[[ Working data open ]]

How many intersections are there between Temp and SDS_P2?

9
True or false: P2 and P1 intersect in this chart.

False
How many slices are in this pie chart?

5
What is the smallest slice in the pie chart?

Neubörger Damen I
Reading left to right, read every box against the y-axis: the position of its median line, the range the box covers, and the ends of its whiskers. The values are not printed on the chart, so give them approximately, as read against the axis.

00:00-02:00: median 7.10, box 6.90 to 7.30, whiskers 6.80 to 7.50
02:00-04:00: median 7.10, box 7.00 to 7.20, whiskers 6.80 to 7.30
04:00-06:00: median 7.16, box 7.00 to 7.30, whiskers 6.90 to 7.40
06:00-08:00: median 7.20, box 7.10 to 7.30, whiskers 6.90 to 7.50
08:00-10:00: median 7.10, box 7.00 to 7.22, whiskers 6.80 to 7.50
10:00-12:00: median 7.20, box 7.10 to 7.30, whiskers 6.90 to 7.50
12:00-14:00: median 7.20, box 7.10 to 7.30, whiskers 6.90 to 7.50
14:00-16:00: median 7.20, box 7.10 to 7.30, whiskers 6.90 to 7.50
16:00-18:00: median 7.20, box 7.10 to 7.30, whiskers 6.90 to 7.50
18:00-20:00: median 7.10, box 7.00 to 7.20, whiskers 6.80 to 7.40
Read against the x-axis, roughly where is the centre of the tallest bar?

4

[[ Working data closed ]]
[[ Working data open ]]

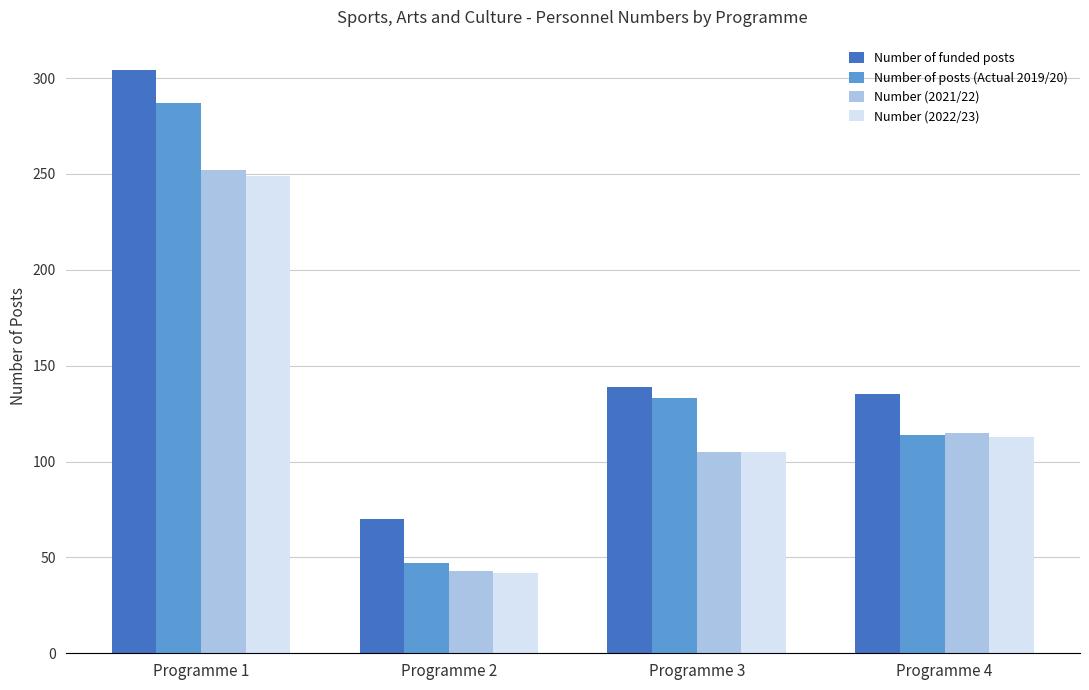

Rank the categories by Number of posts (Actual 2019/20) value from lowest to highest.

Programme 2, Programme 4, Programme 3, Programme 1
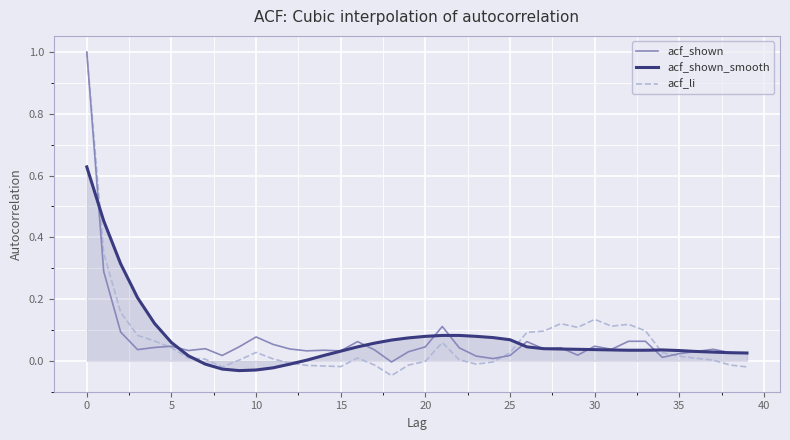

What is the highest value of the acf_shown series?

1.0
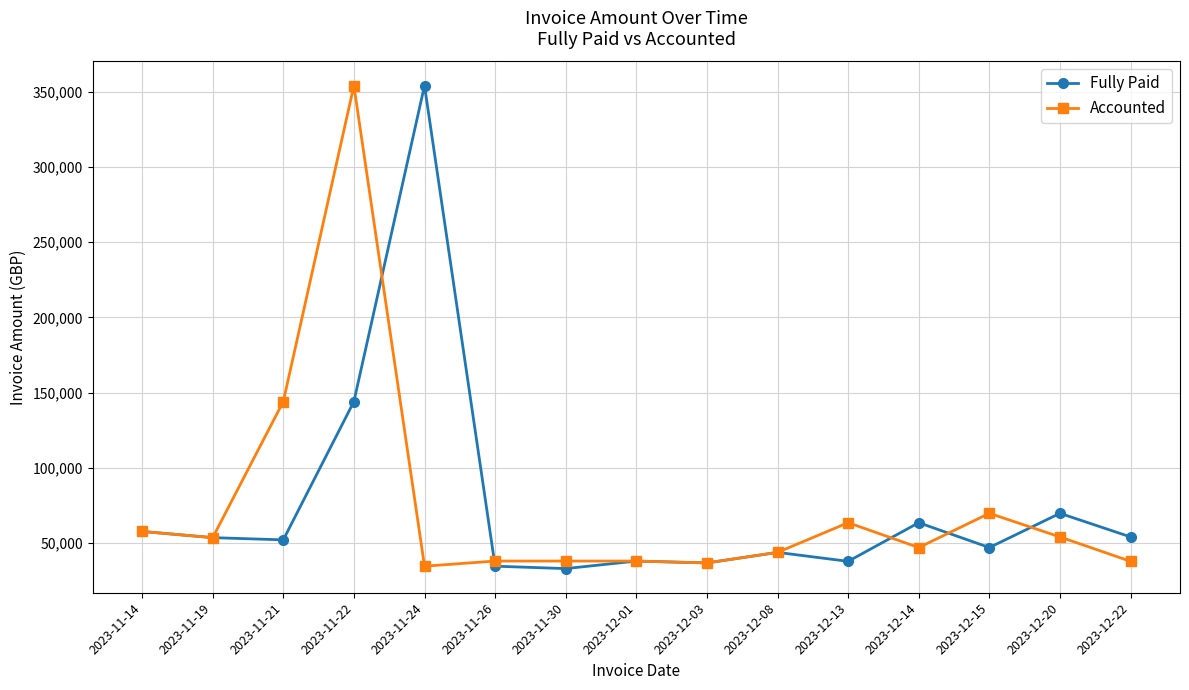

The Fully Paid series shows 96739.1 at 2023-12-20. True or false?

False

[[ Working data closed ]]
[[ Working data open ]]

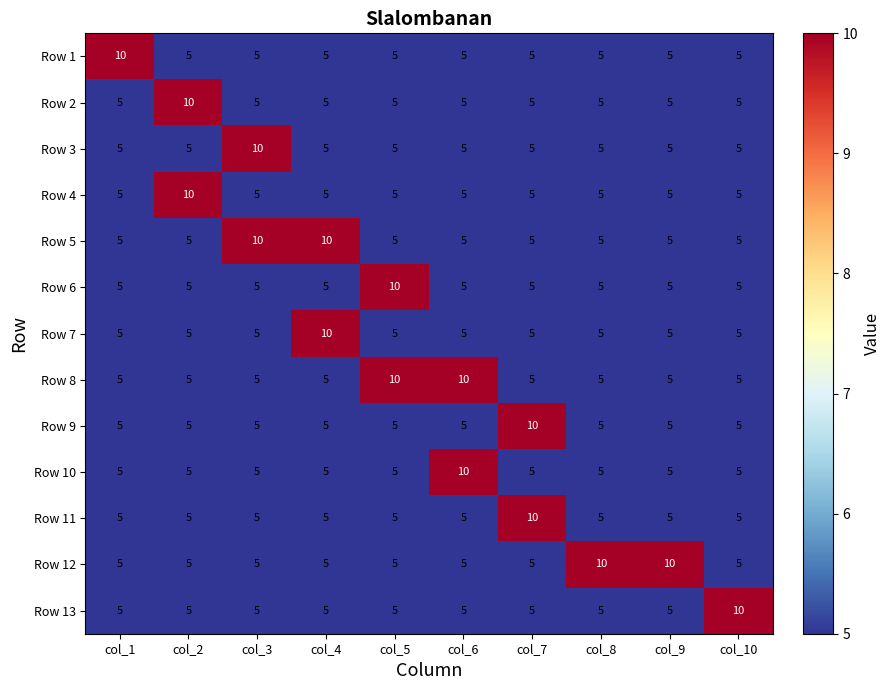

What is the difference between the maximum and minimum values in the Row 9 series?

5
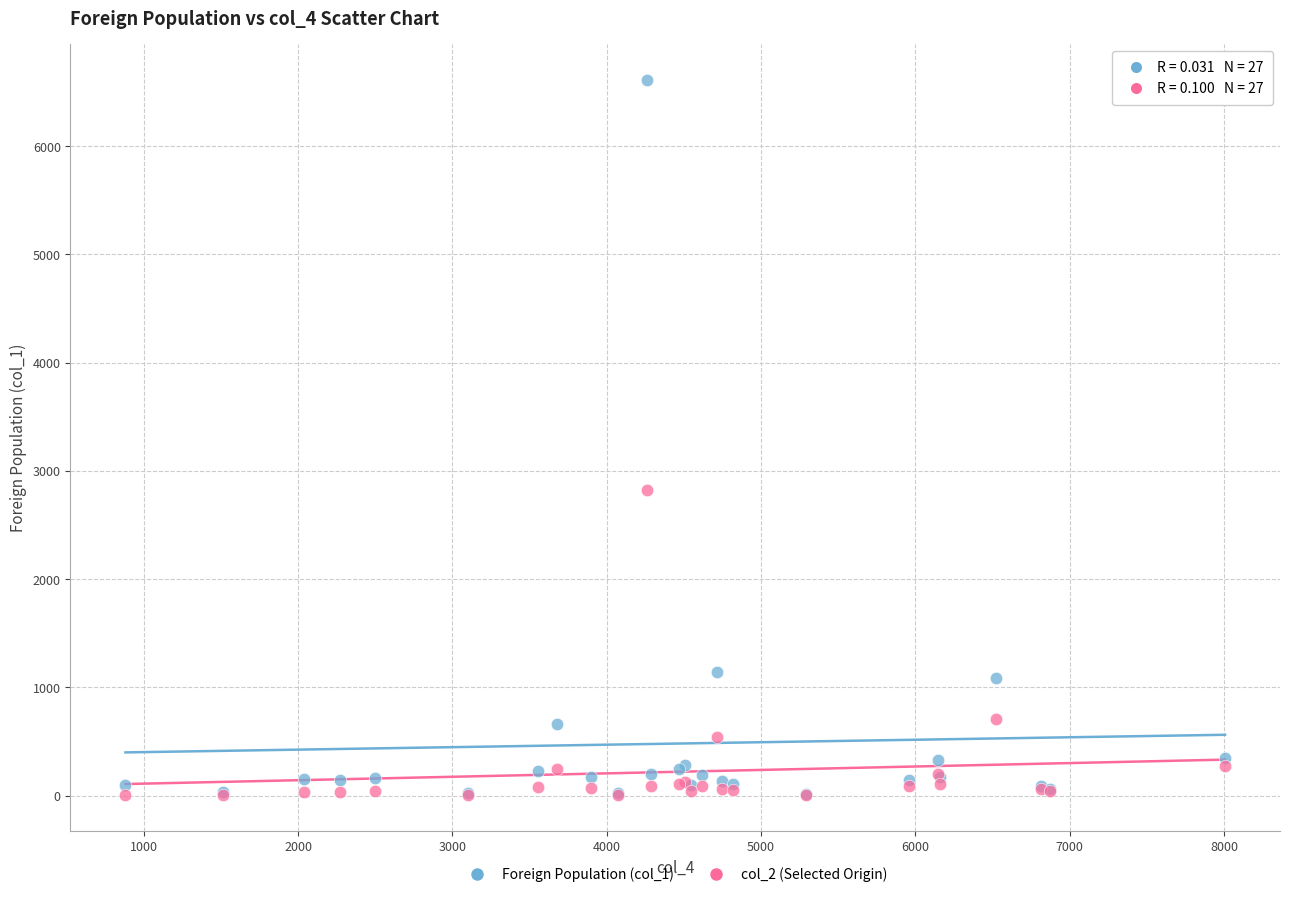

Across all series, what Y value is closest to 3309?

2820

[[ Working data closed ]]

▸ What you have to do: Starting with the line that contains "Programme 2, Programme" and going on through the line that contains "The Fully Paid", write these lines out again with "series" swapped for "trace" and everything else unchanged. Leave the pictures out.

▸ Task solution:
Programme 2, Programme 4, Programme 3, Programme 1

What is the highest value of the acf_shown trace?

1.0

The Fully Paid trace shows 96739.1 at 2023-12-20. True or false?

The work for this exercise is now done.